With Q4-K quantized transformer, it can achieve Real-Time Factor (RTF) of approximately 0.15 and 300ms first audio sample latency on a NVIDIA RTX 4070 GPU.

How to build

Install Rust

Rust

Setup vcpkg

vcpkg

Build llama.cpp

Windows

  1. Make sure you are using x64 Native Tools Command Prompt for VS 2022

  2. Setup Vulkan dependencies, llama.cpp build doc

  3. Build and install with CMake

cd third_party\llama.cpp
cmake -B build -G Ninja -DGGML_VULKAN=ON -DLLAMA_CURL=OFF -DCMAKE_INSTALL_PREFIX=..\..\lib\llama -DCMAKE_BUILD_TYPE=Release
cmake --build build --config Release
cmake --install build --config Release
cd ..\..

macOS (Apple Silicon)

pushd third_party/llama.cpp
cmake -B build -G Ninja -DLLAMA_CURL=OFF -DCMAKE_INSTALL_PREFIX=../../lib/llama -DCMAKE_BUILD_TYPE=Release
cmake --build build --config Release
cmake --install build --config Release
popd

Build ONNX Runtime (Windows only with DirectML)

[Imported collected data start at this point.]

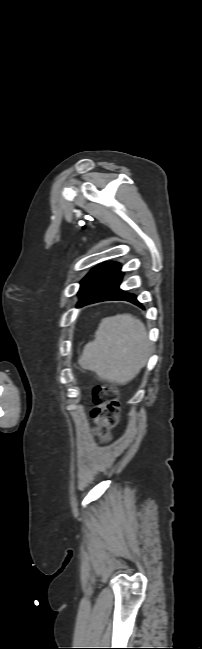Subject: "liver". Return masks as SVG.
I'll return each instance as SVG.
<instances>
[{"instance_id":"liver-1","label":"liver","mask_w":202,"mask_h":649,"mask_svg":"<svg viewBox=\"0 0 202 649\" xmlns=\"http://www.w3.org/2000/svg\"><path fill=\"white\" fill-rule=\"evenodd\" d=\"M151 351L146 328L130 314L104 318L78 363L103 380L125 385L140 372Z\"/></svg>"}]
</instances>
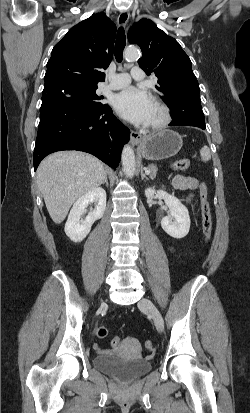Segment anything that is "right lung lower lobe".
Masks as SVG:
<instances>
[{"label":"right lung lower lobe","instance_id":"1","mask_svg":"<svg viewBox=\"0 0 250 413\" xmlns=\"http://www.w3.org/2000/svg\"><path fill=\"white\" fill-rule=\"evenodd\" d=\"M129 136V129L108 105L91 108L72 103L51 104L40 110L34 169L45 156L61 150L88 152L116 169Z\"/></svg>","mask_w":250,"mask_h":413}]
</instances>
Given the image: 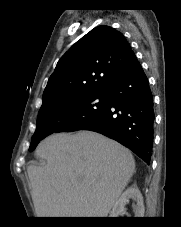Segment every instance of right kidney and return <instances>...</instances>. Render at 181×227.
Segmentation results:
<instances>
[{"mask_svg": "<svg viewBox=\"0 0 181 227\" xmlns=\"http://www.w3.org/2000/svg\"><path fill=\"white\" fill-rule=\"evenodd\" d=\"M129 199L136 202V205L133 207L135 217H144L143 196L136 185H132L123 192L115 202L109 217H119L125 211V205L129 202Z\"/></svg>", "mask_w": 181, "mask_h": 227, "instance_id": "obj_1", "label": "right kidney"}]
</instances>
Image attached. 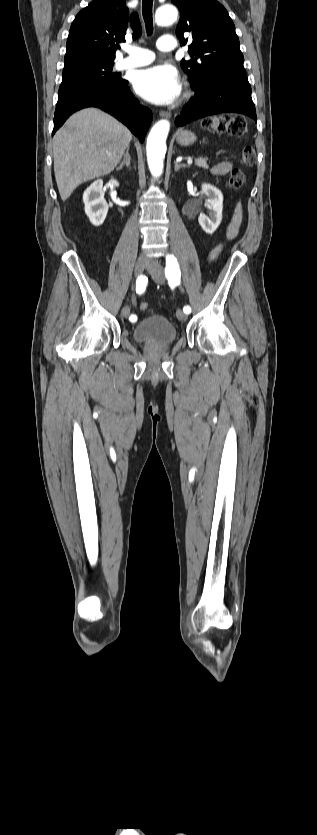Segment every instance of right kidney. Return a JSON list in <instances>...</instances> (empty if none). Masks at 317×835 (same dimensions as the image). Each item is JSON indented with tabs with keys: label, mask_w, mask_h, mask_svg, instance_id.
I'll use <instances>...</instances> for the list:
<instances>
[{
	"label": "right kidney",
	"mask_w": 317,
	"mask_h": 835,
	"mask_svg": "<svg viewBox=\"0 0 317 835\" xmlns=\"http://www.w3.org/2000/svg\"><path fill=\"white\" fill-rule=\"evenodd\" d=\"M83 202L85 204V213L90 222L94 226L103 224L108 212V205L104 198L103 181L101 179L95 180L85 190Z\"/></svg>",
	"instance_id": "1"
}]
</instances>
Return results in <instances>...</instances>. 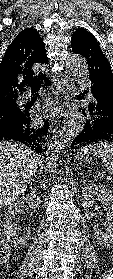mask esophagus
I'll return each mask as SVG.
<instances>
[{
    "label": "esophagus",
    "mask_w": 113,
    "mask_h": 279,
    "mask_svg": "<svg viewBox=\"0 0 113 279\" xmlns=\"http://www.w3.org/2000/svg\"><path fill=\"white\" fill-rule=\"evenodd\" d=\"M57 88L64 95V105L58 113L64 118L68 119L74 114L77 107V100L75 99V87L72 80L68 77L58 79Z\"/></svg>",
    "instance_id": "34e87169"
}]
</instances>
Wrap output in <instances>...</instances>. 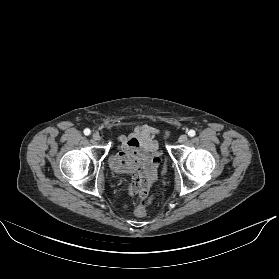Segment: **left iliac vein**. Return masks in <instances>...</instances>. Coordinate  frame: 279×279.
<instances>
[{"label":"left iliac vein","mask_w":279,"mask_h":279,"mask_svg":"<svg viewBox=\"0 0 279 279\" xmlns=\"http://www.w3.org/2000/svg\"><path fill=\"white\" fill-rule=\"evenodd\" d=\"M188 140V136L186 134H182L179 139H178V142L179 143H186Z\"/></svg>","instance_id":"1"}]
</instances>
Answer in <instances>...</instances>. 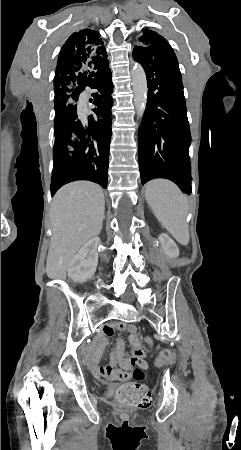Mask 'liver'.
I'll return each instance as SVG.
<instances>
[{"mask_svg":"<svg viewBox=\"0 0 241 450\" xmlns=\"http://www.w3.org/2000/svg\"><path fill=\"white\" fill-rule=\"evenodd\" d=\"M105 210L103 190L92 182H71L56 192L51 208L52 236L46 262L48 278L64 280L71 260L101 232Z\"/></svg>","mask_w":241,"mask_h":450,"instance_id":"liver-1","label":"liver"}]
</instances>
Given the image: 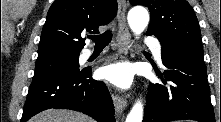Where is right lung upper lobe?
<instances>
[{"label": "right lung upper lobe", "mask_w": 221, "mask_h": 122, "mask_svg": "<svg viewBox=\"0 0 221 122\" xmlns=\"http://www.w3.org/2000/svg\"><path fill=\"white\" fill-rule=\"evenodd\" d=\"M116 13L117 0H55L42 29L37 60L79 55L85 45L81 34L98 33Z\"/></svg>", "instance_id": "cb5924a9"}]
</instances>
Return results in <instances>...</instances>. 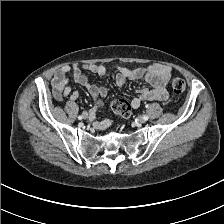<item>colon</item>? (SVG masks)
<instances>
[{
	"instance_id": "obj_1",
	"label": "colon",
	"mask_w": 224,
	"mask_h": 224,
	"mask_svg": "<svg viewBox=\"0 0 224 224\" xmlns=\"http://www.w3.org/2000/svg\"><path fill=\"white\" fill-rule=\"evenodd\" d=\"M171 87L175 94H183L186 90V82L180 77H175L171 81ZM112 111L123 118L130 116V105L122 99L115 100L112 103Z\"/></svg>"
}]
</instances>
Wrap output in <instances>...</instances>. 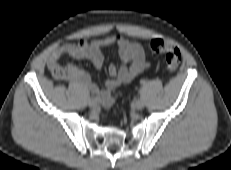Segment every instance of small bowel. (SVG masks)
Instances as JSON below:
<instances>
[{
  "label": "small bowel",
  "instance_id": "c3829d8e",
  "mask_svg": "<svg viewBox=\"0 0 231 170\" xmlns=\"http://www.w3.org/2000/svg\"><path fill=\"white\" fill-rule=\"evenodd\" d=\"M108 46H117L121 64H111L108 67L109 78L100 87L92 81L91 76L80 69L71 75V81L85 86L105 106L113 103L112 91L120 85L130 83L150 66L146 59L143 47L138 41H129L120 35H110L93 41L80 40L77 43H68L56 48L48 58L49 69L55 68L64 55H70L76 59L90 61L93 66L100 69L104 63L102 49Z\"/></svg>",
  "mask_w": 231,
  "mask_h": 170
}]
</instances>
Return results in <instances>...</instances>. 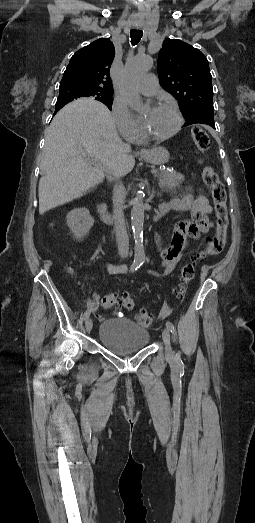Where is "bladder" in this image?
<instances>
[{
	"mask_svg": "<svg viewBox=\"0 0 255 523\" xmlns=\"http://www.w3.org/2000/svg\"><path fill=\"white\" fill-rule=\"evenodd\" d=\"M99 340L112 353L128 354L144 348L150 334L140 326L124 320L106 319L99 331Z\"/></svg>",
	"mask_w": 255,
	"mask_h": 523,
	"instance_id": "31cf9c89",
	"label": "bladder"
}]
</instances>
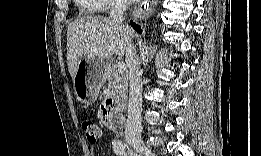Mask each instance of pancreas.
Wrapping results in <instances>:
<instances>
[{"instance_id":"1","label":"pancreas","mask_w":261,"mask_h":156,"mask_svg":"<svg viewBox=\"0 0 261 156\" xmlns=\"http://www.w3.org/2000/svg\"><path fill=\"white\" fill-rule=\"evenodd\" d=\"M104 78L109 81V89L115 96L121 99L127 98L128 74L125 71H118L113 64L105 68Z\"/></svg>"}]
</instances>
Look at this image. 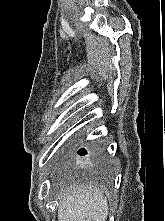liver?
I'll list each match as a JSON object with an SVG mask.
<instances>
[{"mask_svg":"<svg viewBox=\"0 0 165 221\" xmlns=\"http://www.w3.org/2000/svg\"><path fill=\"white\" fill-rule=\"evenodd\" d=\"M108 203L103 193L83 187H71L61 194L58 221H106Z\"/></svg>","mask_w":165,"mask_h":221,"instance_id":"obj_1","label":"liver"}]
</instances>
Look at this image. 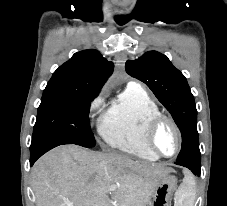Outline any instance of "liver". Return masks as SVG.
<instances>
[{"mask_svg":"<svg viewBox=\"0 0 227 206\" xmlns=\"http://www.w3.org/2000/svg\"><path fill=\"white\" fill-rule=\"evenodd\" d=\"M170 172L118 153L63 145L43 155L31 174L36 206H111V192L119 206H146ZM110 186L116 188L109 191Z\"/></svg>","mask_w":227,"mask_h":206,"instance_id":"1","label":"liver"}]
</instances>
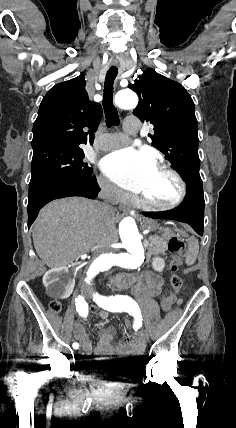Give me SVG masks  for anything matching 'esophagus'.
<instances>
[{
  "label": "esophagus",
  "instance_id": "34e87169",
  "mask_svg": "<svg viewBox=\"0 0 236 428\" xmlns=\"http://www.w3.org/2000/svg\"><path fill=\"white\" fill-rule=\"evenodd\" d=\"M110 64L111 65H119V62L118 61H113V62H110ZM122 208V207H121Z\"/></svg>",
  "mask_w": 236,
  "mask_h": 428
}]
</instances>
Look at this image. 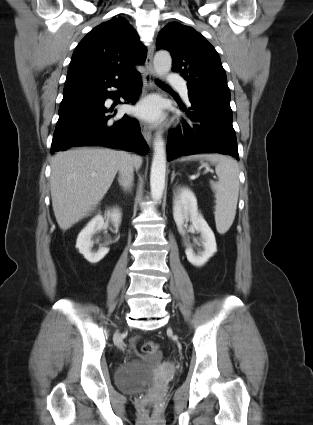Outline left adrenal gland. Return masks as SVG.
Masks as SVG:
<instances>
[{"instance_id": "a2214340", "label": "left adrenal gland", "mask_w": 313, "mask_h": 425, "mask_svg": "<svg viewBox=\"0 0 313 425\" xmlns=\"http://www.w3.org/2000/svg\"><path fill=\"white\" fill-rule=\"evenodd\" d=\"M176 175H179V173H175V171L173 170L171 175V183L173 182Z\"/></svg>"}]
</instances>
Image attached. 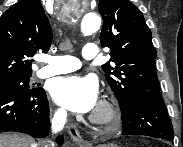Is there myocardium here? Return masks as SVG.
<instances>
[{
    "mask_svg": "<svg viewBox=\"0 0 183 147\" xmlns=\"http://www.w3.org/2000/svg\"><path fill=\"white\" fill-rule=\"evenodd\" d=\"M120 111L115 102L103 99L90 116V121L97 125H109L119 122Z\"/></svg>",
    "mask_w": 183,
    "mask_h": 147,
    "instance_id": "obj_1",
    "label": "myocardium"
}]
</instances>
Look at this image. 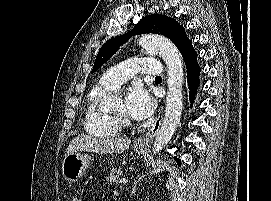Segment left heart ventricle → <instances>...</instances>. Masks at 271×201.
<instances>
[{
  "label": "left heart ventricle",
  "instance_id": "obj_1",
  "mask_svg": "<svg viewBox=\"0 0 271 201\" xmlns=\"http://www.w3.org/2000/svg\"><path fill=\"white\" fill-rule=\"evenodd\" d=\"M115 113L116 114H125L126 115V109H125V104L124 101H119L116 106H115Z\"/></svg>",
  "mask_w": 271,
  "mask_h": 201
}]
</instances>
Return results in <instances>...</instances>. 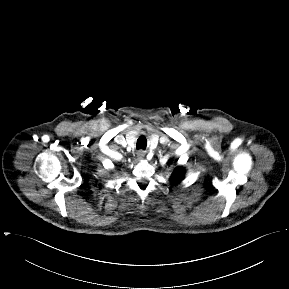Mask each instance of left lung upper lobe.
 <instances>
[{
	"mask_svg": "<svg viewBox=\"0 0 289 289\" xmlns=\"http://www.w3.org/2000/svg\"><path fill=\"white\" fill-rule=\"evenodd\" d=\"M185 170L183 167H177L171 176V181L174 184L179 183L184 177Z\"/></svg>",
	"mask_w": 289,
	"mask_h": 289,
	"instance_id": "obj_1",
	"label": "left lung upper lobe"
}]
</instances>
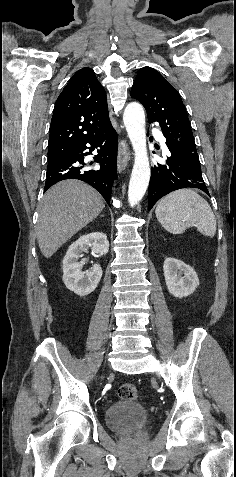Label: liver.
<instances>
[{"label": "liver", "mask_w": 236, "mask_h": 477, "mask_svg": "<svg viewBox=\"0 0 236 477\" xmlns=\"http://www.w3.org/2000/svg\"><path fill=\"white\" fill-rule=\"evenodd\" d=\"M103 208L102 196L83 182L65 180L52 186L38 206L37 241L43 256L50 258Z\"/></svg>", "instance_id": "obj_1"}]
</instances>
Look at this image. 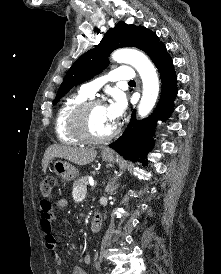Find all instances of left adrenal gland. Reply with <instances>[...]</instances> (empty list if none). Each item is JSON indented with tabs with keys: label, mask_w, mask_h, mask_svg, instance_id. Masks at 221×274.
Here are the masks:
<instances>
[{
	"label": "left adrenal gland",
	"mask_w": 221,
	"mask_h": 274,
	"mask_svg": "<svg viewBox=\"0 0 221 274\" xmlns=\"http://www.w3.org/2000/svg\"><path fill=\"white\" fill-rule=\"evenodd\" d=\"M116 180H117V178L107 185L106 191L108 192V194H112L119 187L118 184H115Z\"/></svg>",
	"instance_id": "obj_1"
}]
</instances>
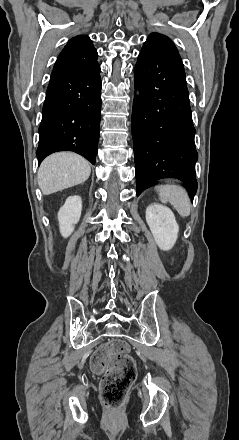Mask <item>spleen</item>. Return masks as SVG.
<instances>
[{
	"label": "spleen",
	"mask_w": 239,
	"mask_h": 440,
	"mask_svg": "<svg viewBox=\"0 0 239 440\" xmlns=\"http://www.w3.org/2000/svg\"><path fill=\"white\" fill-rule=\"evenodd\" d=\"M155 190L162 204L170 202L180 216H190V198L185 188L175 186V184H166V186H155Z\"/></svg>",
	"instance_id": "1"
}]
</instances>
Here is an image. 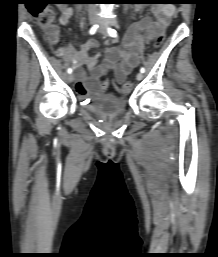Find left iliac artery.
Listing matches in <instances>:
<instances>
[{
	"instance_id": "1",
	"label": "left iliac artery",
	"mask_w": 218,
	"mask_h": 257,
	"mask_svg": "<svg viewBox=\"0 0 218 257\" xmlns=\"http://www.w3.org/2000/svg\"><path fill=\"white\" fill-rule=\"evenodd\" d=\"M108 33H109V35H110L111 37H114V38H116V37L118 36L116 30H114V29H112V28H110V27L108 28ZM140 71H141L142 73H144V72H145L144 67H142V68L140 69Z\"/></svg>"
}]
</instances>
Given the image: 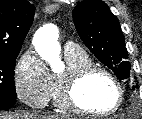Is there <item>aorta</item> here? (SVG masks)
Segmentation results:
<instances>
[{
    "label": "aorta",
    "instance_id": "aorta-1",
    "mask_svg": "<svg viewBox=\"0 0 142 119\" xmlns=\"http://www.w3.org/2000/svg\"><path fill=\"white\" fill-rule=\"evenodd\" d=\"M59 30L54 24H46L39 28L33 38V44L40 57L48 62L55 72L63 68L60 59L61 47L58 42Z\"/></svg>",
    "mask_w": 142,
    "mask_h": 119
}]
</instances>
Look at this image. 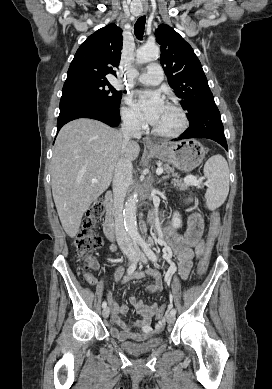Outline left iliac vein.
<instances>
[{"instance_id": "4c4485c4", "label": "left iliac vein", "mask_w": 272, "mask_h": 389, "mask_svg": "<svg viewBox=\"0 0 272 389\" xmlns=\"http://www.w3.org/2000/svg\"><path fill=\"white\" fill-rule=\"evenodd\" d=\"M139 255H140V261L141 262H143V263H145L147 260H146V256L144 255V253L141 251V250H139ZM166 321H167V323H169V324H171V323H173L174 321H175V316L173 315V314H168L167 316H166Z\"/></svg>"}]
</instances>
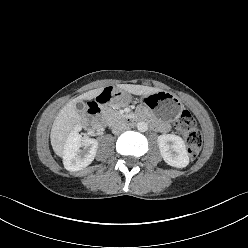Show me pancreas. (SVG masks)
<instances>
[{"label":"pancreas","mask_w":248,"mask_h":248,"mask_svg":"<svg viewBox=\"0 0 248 248\" xmlns=\"http://www.w3.org/2000/svg\"><path fill=\"white\" fill-rule=\"evenodd\" d=\"M120 117V114L117 110H114L112 108H108L105 112V118L109 123H113L115 120H117Z\"/></svg>","instance_id":"cf45deb5"}]
</instances>
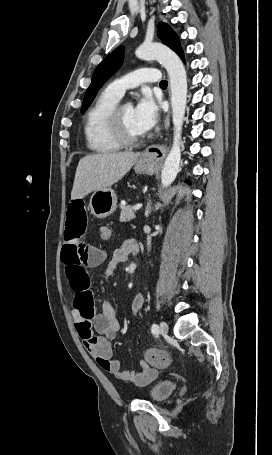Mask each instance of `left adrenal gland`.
<instances>
[{
    "instance_id": "a2214340",
    "label": "left adrenal gland",
    "mask_w": 272,
    "mask_h": 455,
    "mask_svg": "<svg viewBox=\"0 0 272 455\" xmlns=\"http://www.w3.org/2000/svg\"><path fill=\"white\" fill-rule=\"evenodd\" d=\"M150 209H151V208H150V204H148L147 207H146V212H145L146 216H149V214H150Z\"/></svg>"
}]
</instances>
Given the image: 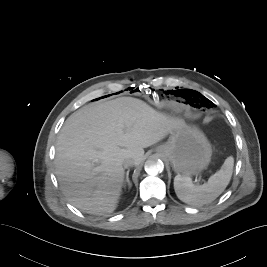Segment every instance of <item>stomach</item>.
<instances>
[{
  "label": "stomach",
  "mask_w": 267,
  "mask_h": 267,
  "mask_svg": "<svg viewBox=\"0 0 267 267\" xmlns=\"http://www.w3.org/2000/svg\"><path fill=\"white\" fill-rule=\"evenodd\" d=\"M175 172L184 176L196 175L205 170L212 156L211 145L196 127L188 125L170 132L166 143L158 148Z\"/></svg>",
  "instance_id": "stomach-1"
}]
</instances>
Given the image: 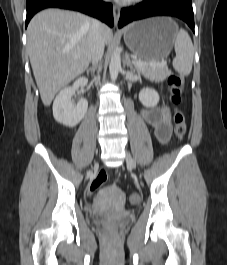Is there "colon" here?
<instances>
[{"label":"colon","mask_w":227,"mask_h":265,"mask_svg":"<svg viewBox=\"0 0 227 265\" xmlns=\"http://www.w3.org/2000/svg\"><path fill=\"white\" fill-rule=\"evenodd\" d=\"M170 101L174 105L173 121L175 136L183 140L187 133V123L183 112L177 107L181 102V94L185 86V78L181 75H172L168 78ZM107 173L99 171L89 184V193L94 194L107 181ZM131 204H138L140 197L137 194H131L129 197Z\"/></svg>","instance_id":"1"}]
</instances>
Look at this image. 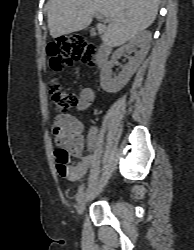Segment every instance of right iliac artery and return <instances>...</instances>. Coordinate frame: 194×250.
<instances>
[{"label":"right iliac artery","mask_w":194,"mask_h":250,"mask_svg":"<svg viewBox=\"0 0 194 250\" xmlns=\"http://www.w3.org/2000/svg\"><path fill=\"white\" fill-rule=\"evenodd\" d=\"M83 190H84V184H82L79 189H78V192H77V195H76V201H79V198L81 197V195L83 194Z\"/></svg>","instance_id":"1"}]
</instances>
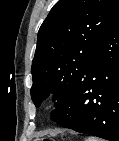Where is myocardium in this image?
Listing matches in <instances>:
<instances>
[{
  "mask_svg": "<svg viewBox=\"0 0 119 141\" xmlns=\"http://www.w3.org/2000/svg\"><path fill=\"white\" fill-rule=\"evenodd\" d=\"M54 105V101L51 98H46L42 102V109L46 112L50 111Z\"/></svg>",
  "mask_w": 119,
  "mask_h": 141,
  "instance_id": "f54148a6",
  "label": "myocardium"
}]
</instances>
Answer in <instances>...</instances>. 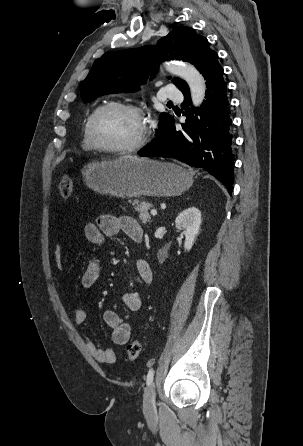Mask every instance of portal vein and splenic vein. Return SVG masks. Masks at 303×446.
<instances>
[{
    "mask_svg": "<svg viewBox=\"0 0 303 446\" xmlns=\"http://www.w3.org/2000/svg\"><path fill=\"white\" fill-rule=\"evenodd\" d=\"M151 214H152L153 216H156V215H157V211H156L155 209H152V210H151Z\"/></svg>",
    "mask_w": 303,
    "mask_h": 446,
    "instance_id": "1",
    "label": "portal vein and splenic vein"
}]
</instances>
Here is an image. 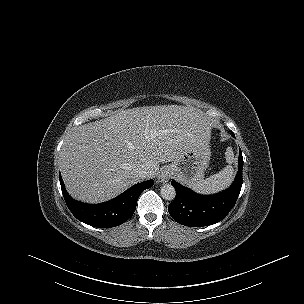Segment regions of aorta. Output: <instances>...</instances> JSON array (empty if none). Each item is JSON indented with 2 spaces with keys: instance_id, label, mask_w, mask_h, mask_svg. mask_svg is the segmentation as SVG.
Masks as SVG:
<instances>
[{
  "instance_id": "762f6f07",
  "label": "aorta",
  "mask_w": 304,
  "mask_h": 304,
  "mask_svg": "<svg viewBox=\"0 0 304 304\" xmlns=\"http://www.w3.org/2000/svg\"><path fill=\"white\" fill-rule=\"evenodd\" d=\"M160 194L163 199L171 201L175 199L176 190L171 184H165L161 187Z\"/></svg>"
}]
</instances>
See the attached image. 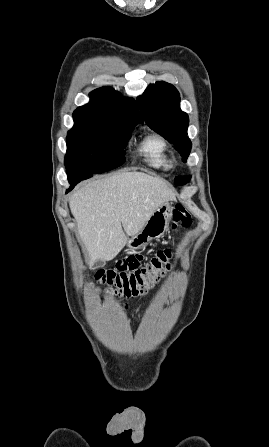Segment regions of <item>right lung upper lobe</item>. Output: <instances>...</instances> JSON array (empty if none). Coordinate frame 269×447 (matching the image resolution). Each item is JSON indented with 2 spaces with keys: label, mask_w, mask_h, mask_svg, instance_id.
Returning a JSON list of instances; mask_svg holds the SVG:
<instances>
[{
  "label": "right lung upper lobe",
  "mask_w": 269,
  "mask_h": 447,
  "mask_svg": "<svg viewBox=\"0 0 269 447\" xmlns=\"http://www.w3.org/2000/svg\"><path fill=\"white\" fill-rule=\"evenodd\" d=\"M90 102L78 107L73 117L110 124H134L143 120L134 99L123 98L111 87H102L90 93Z\"/></svg>",
  "instance_id": "cb5924a9"
}]
</instances>
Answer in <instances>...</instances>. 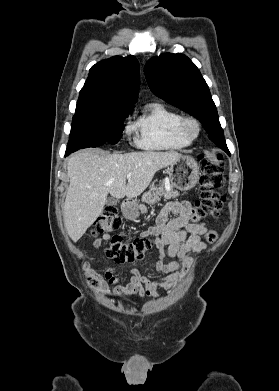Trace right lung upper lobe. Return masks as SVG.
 Listing matches in <instances>:
<instances>
[{
	"mask_svg": "<svg viewBox=\"0 0 279 391\" xmlns=\"http://www.w3.org/2000/svg\"><path fill=\"white\" fill-rule=\"evenodd\" d=\"M139 84V63L134 56L100 61L90 69L76 112L132 108L138 98Z\"/></svg>",
	"mask_w": 279,
	"mask_h": 391,
	"instance_id": "1",
	"label": "right lung upper lobe"
}]
</instances>
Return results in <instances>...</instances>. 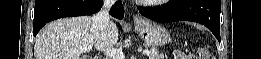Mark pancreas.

cd third_party\onnxruntime
python .\tools\ci_build/build.py ^
    --update ^
    --build ^
    --config Release ^
    --build_shared_lib ^
    --parallel ^
    --build_dir ./build ^
    --cmake_extra_defines "CMAKE_POLICY_VERSION_MINIMUM=3.5" ^
    --skip_tests ^
    --enable_lto ^
    --use_dml
cmake --install build\Release --config Release --prefix ..\..\lib\onnxruntime
cd ..\..

Build with CMake and Ninja

Windows

cmake --preset=vcpkg -DCMAKE_BUILD_TYPE=Release
cmake --build build --config Release
cmake --install build --config Release && copy /Y build\src\*.dll install\tools\bin

macOS

cmake --preset=vcpkg -DCMAKE_BUILD_TYPE=Release
cmake --build build --config Release
cmake --install build --config Release

How to use

C API is provided for C++ and other languages.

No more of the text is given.